Task details:
Search through the entries for the word "mAse" and copy every line that has it.

The data:
━━━━━━━━━━━━━━━━━━━━

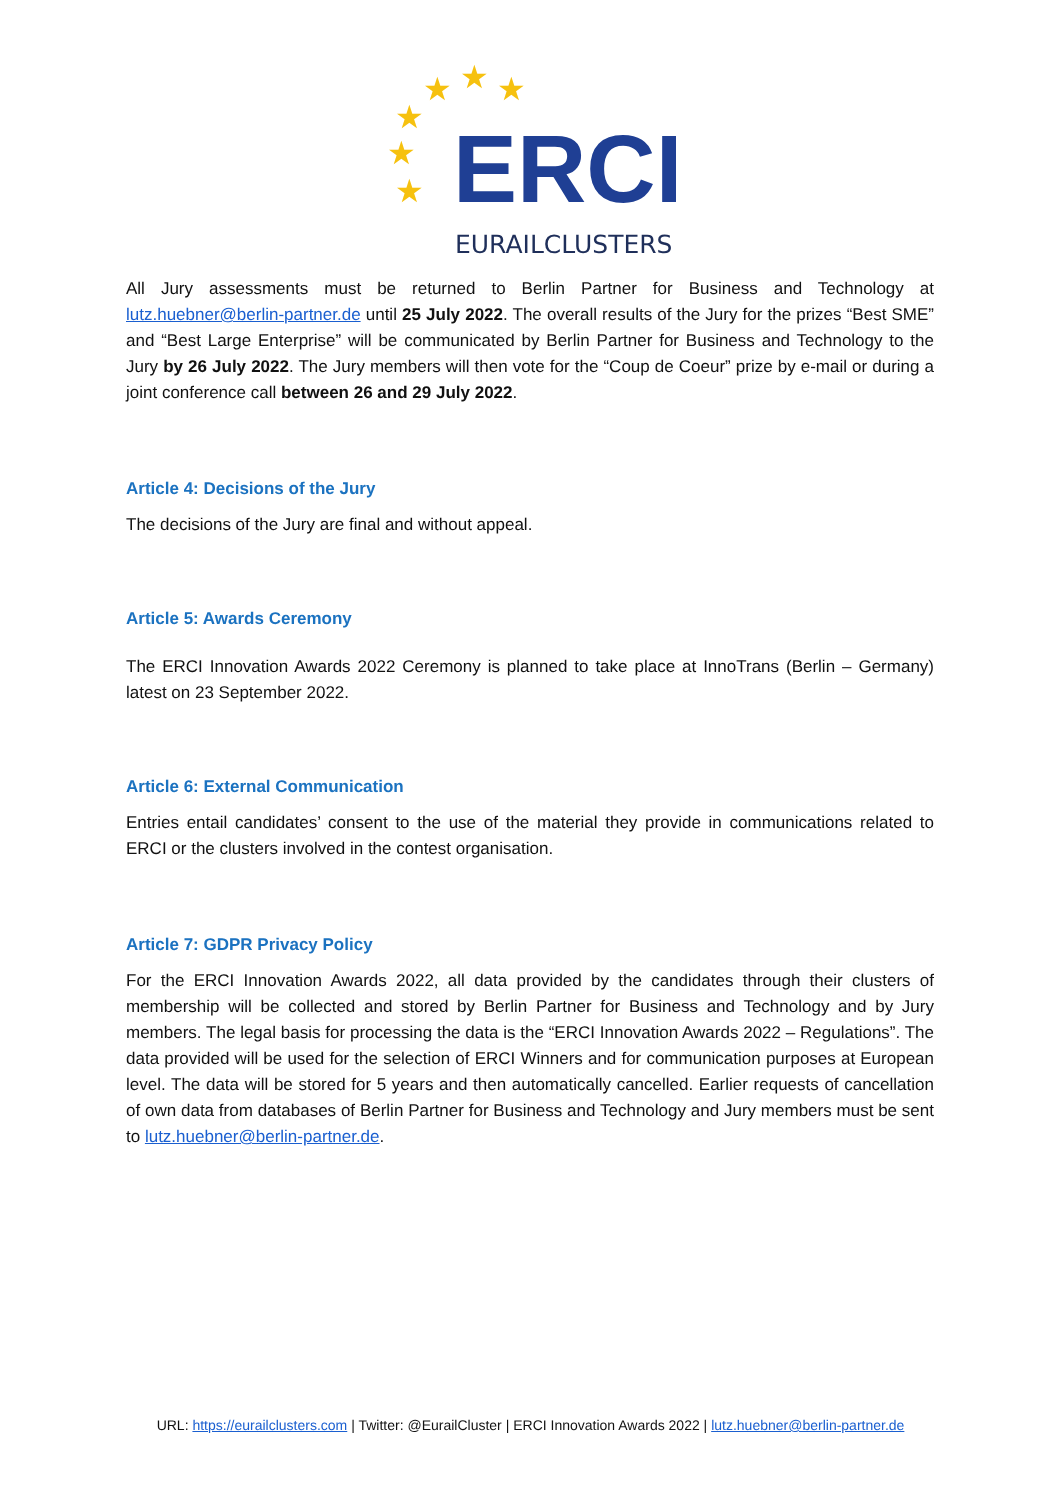★
★
★
★
★
★
ERCI
EURAILCLUSTERS
All Jury assessments must be returned to Berlin Partner for Business and Technology at lutz.huebner@berlin-partner.de until 25 July 2022. The overall results of the Jury for the prizes “Best SME” and “Best Large Enterprise” will be communicated by Berlin Partner for Business and Technology to the Jury by 26 July 2022. The Jury members will then vote for the “Coup de Coeur” prize by e-mail or during a joint conference call between 26 and 29 July 2022.
Article 4: Decisions of the Jury
The decisions of the Jury are final and without appeal.
Article 5: Awards Ceremony
The ERCI Innovation Awards 2022 Ceremony is planned to take place at InnoTrans (Berlin – Germany) latest on 23 September 2022.
Article 6: External Communication
Entries entail candidates’ consent to the use of the material they provide in communications related to ERCI or the clusters involved in the contest organisation.
Article 7: GDPR Privacy Policy
For the ERCI Innovation Awards 2022, all data provided by the candidates through their clusters of membership will be collected and stored by Berlin Partner for Business and Technology and by Jury members. The legal basis for processing the data is the “ERCI Innovation Awards 2022 – Regulations”. The data provided will be used for the selection of ERCI Winners and for communication purposes at European level. The data will be stored for 5 years and then automatically cancelled. Earlier requests of cancellation of own data from databases of Berlin Partner for Business and Technology and Jury members must be sent to lutz.huebner@berlin-partner.de.
URL: https://eurailclusters.com | Twitter: @EurailCluster | ERCI Innovation Awards 2022 | lutz.huebner@berlin-partner.de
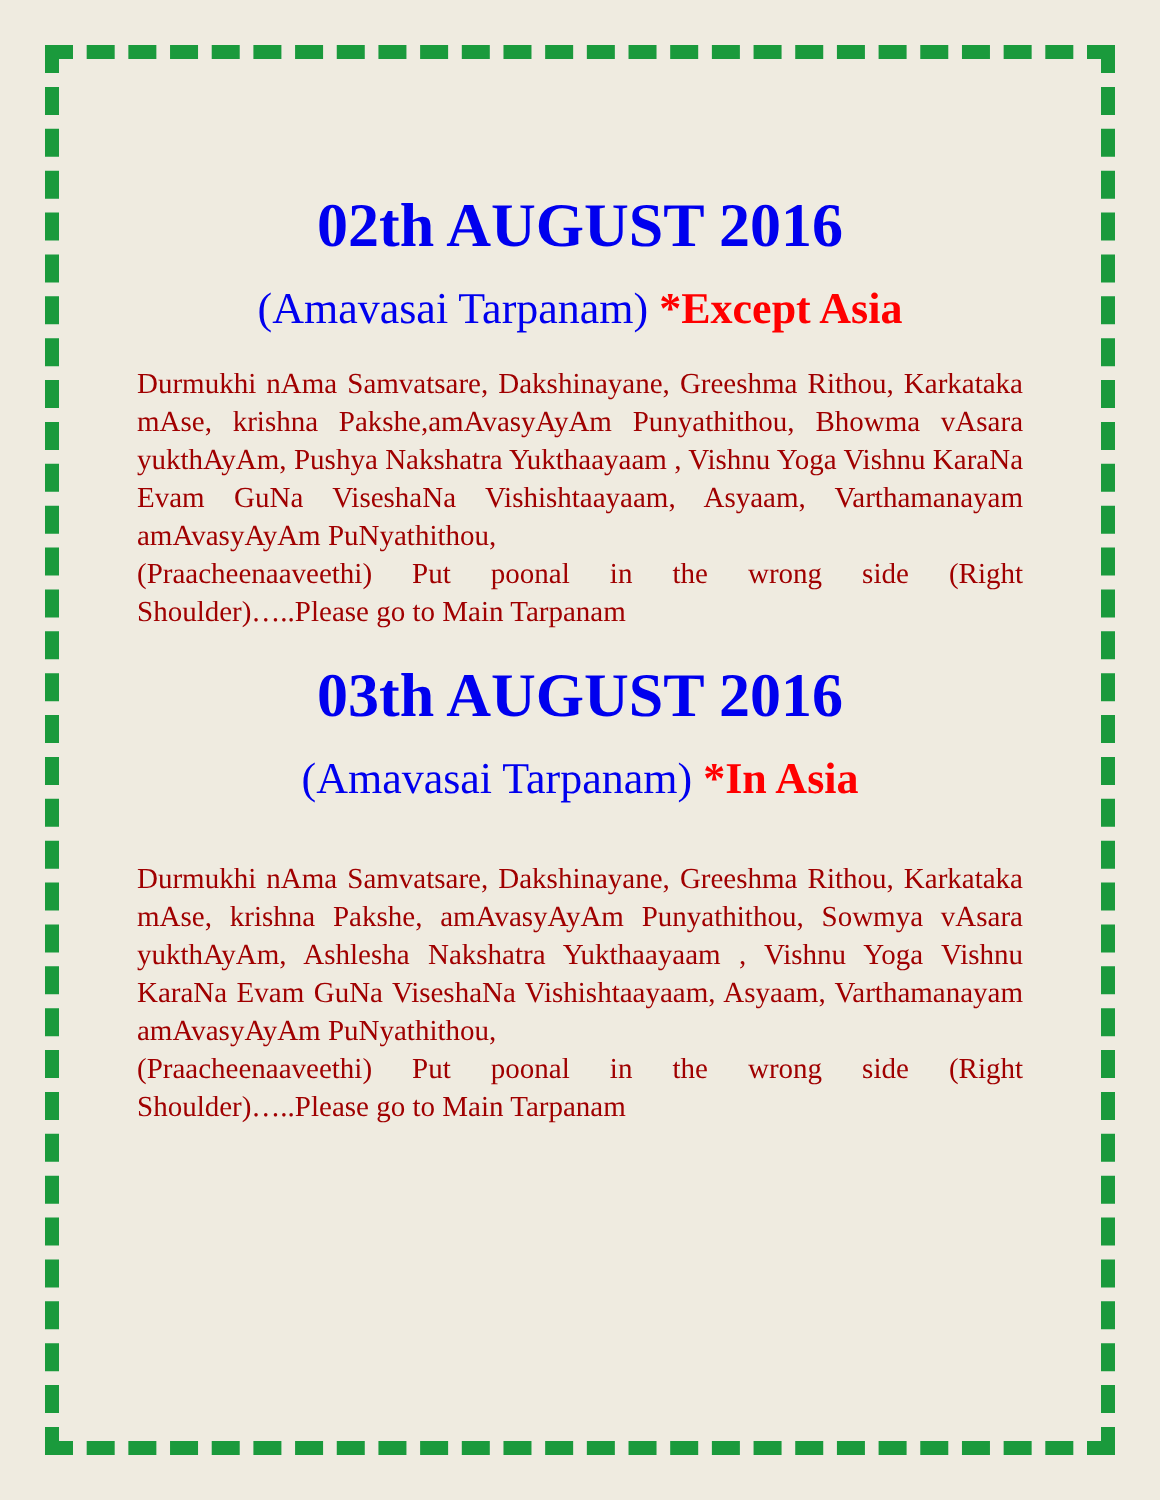02th AUGUST 2016
(Amavasai Tarpanam) *Except Asia
Durmukhi nAma Samvatsare, Dakshinayane, Greeshma Rithou, Karkataka mAse, krishna Pakshe,amAvasyAyAm Punyathithou, Bhowma vAsara yukthAyAm, Pushya Nakshatra Yukthaayaam , Vishnu Yoga Vishnu KaraNa Evam GuNa ViseshaNa Vishishtaayaam, Asyaam, Varthamanayam amAvasyAyAm PuNyathithou,
(Praacheenaaveethi) Put poonal in the wrong side (Right Shoulder)…..Please go to Main Tarpanam
03th AUGUST 2016
(Amavasai Tarpanam) *In Asia
Durmukhi nAma Samvatsare, Dakshinayane, Greeshma Rithou, Karkataka mAse, krishna Pakshe, amAvasyAyAm Punyathithou, Sowmya vAsara yukthAyAm, Ashlesha Nakshatra Yukthaayaam , Vishnu Yoga Vishnu KaraNa Evam GuNa ViseshaNa Vishishtaayaam, Asyaam, Varthamanayam amAvasyAyAm PuNyathithou,
(Praacheenaaveethi) Put poonal in the wrong side (Right Shoulder)…..Please go to Main Tarpanam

━━━━━━━━━━━━━━━━━━━━

Expected answer:
Durmukhi nAma Samvatsare, Dakshinayane, Greeshma Rithou, Karkataka mAse, krishna Pakshe,amAvasyAyAm Punyathithou, Bhowma vAsara yukthAyAm, Pushya Nakshatra Yukthaayaam , Vishnu Yoga Vishnu KaraNa Evam GuNa ViseshaNa Vishishtaayaam, Asyaam, Varthamanayam amAvasyAyAm PuNyathithou,
Durmukhi nAma Samvatsare, Dakshinayane, Greeshma Rithou, Karkataka mAse, krishna Pakshe, amAvasyAyAm Punyathithou, Sowmya vAsara yukthAyAm, Ashlesha Nakshatra Yukthaayaam , Vishnu Yoga Vishnu KaraNa Evam GuNa ViseshaNa Vishishtaayaam, Asyaam, Varthamanayam amAvasyAyAm PuNyathithou,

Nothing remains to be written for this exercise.